Across the Intermountain West, paper plats and half-completed subdivisions are straining budgets and threatening the quality of life. A new report from the Lincoln Institute of Land Policy identifies treatment and prevention measures.
“'Zombie subdivisions' – the living dead of the real estate market – can be reconfigured for more open space or turned over to other uses, but the far better policy is to prevent the phenomenon in the first place, say Jim Holway, Don Elliott, and Anna Trentadue, authors of Arrested Developments: Combating Zombie Subdivisions and Other Excess Entitlements, the Lincoln Institute’s latest Policy Focus Report, available for free downloading."
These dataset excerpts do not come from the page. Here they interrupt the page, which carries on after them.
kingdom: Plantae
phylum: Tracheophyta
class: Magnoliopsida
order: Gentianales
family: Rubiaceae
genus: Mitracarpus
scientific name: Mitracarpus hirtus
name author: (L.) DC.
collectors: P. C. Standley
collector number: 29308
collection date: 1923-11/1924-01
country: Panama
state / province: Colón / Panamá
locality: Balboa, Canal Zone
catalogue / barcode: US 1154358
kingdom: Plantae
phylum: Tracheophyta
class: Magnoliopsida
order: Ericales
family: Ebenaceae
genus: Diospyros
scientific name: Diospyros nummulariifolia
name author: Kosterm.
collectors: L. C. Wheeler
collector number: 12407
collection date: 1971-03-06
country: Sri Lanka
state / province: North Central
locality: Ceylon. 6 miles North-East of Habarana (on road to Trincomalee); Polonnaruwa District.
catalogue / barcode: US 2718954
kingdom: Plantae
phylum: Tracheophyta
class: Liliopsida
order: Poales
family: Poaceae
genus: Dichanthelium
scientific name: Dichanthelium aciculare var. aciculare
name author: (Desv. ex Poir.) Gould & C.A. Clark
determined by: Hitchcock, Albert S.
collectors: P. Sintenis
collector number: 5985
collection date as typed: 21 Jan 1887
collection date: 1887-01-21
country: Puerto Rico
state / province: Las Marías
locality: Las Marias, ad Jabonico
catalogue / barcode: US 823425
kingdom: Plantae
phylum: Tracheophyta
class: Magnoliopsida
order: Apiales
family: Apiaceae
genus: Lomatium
In such states as Idaho, Montana, Wyoming and Arizona, the legacy of the housing boom and bust is written across "millions of 'entitled' empty lots" located in vacant and partially-built subdivisions. "The incomplete developments—also known as 'excess entitlements' that were granted by local governments, and some of which exist only on paper —are a burden on natural resources, hurt property values, and impose fiscal strains, requiring road maintenance, infrastructure, and obligatory emergency services coverage – all without contributing to the local tax base."
Following a thorough examination of the problem using data analysis, case studies, and survey results, the authors offer policy recommendations and best practices for addressing and avoiding zombie subdivisions.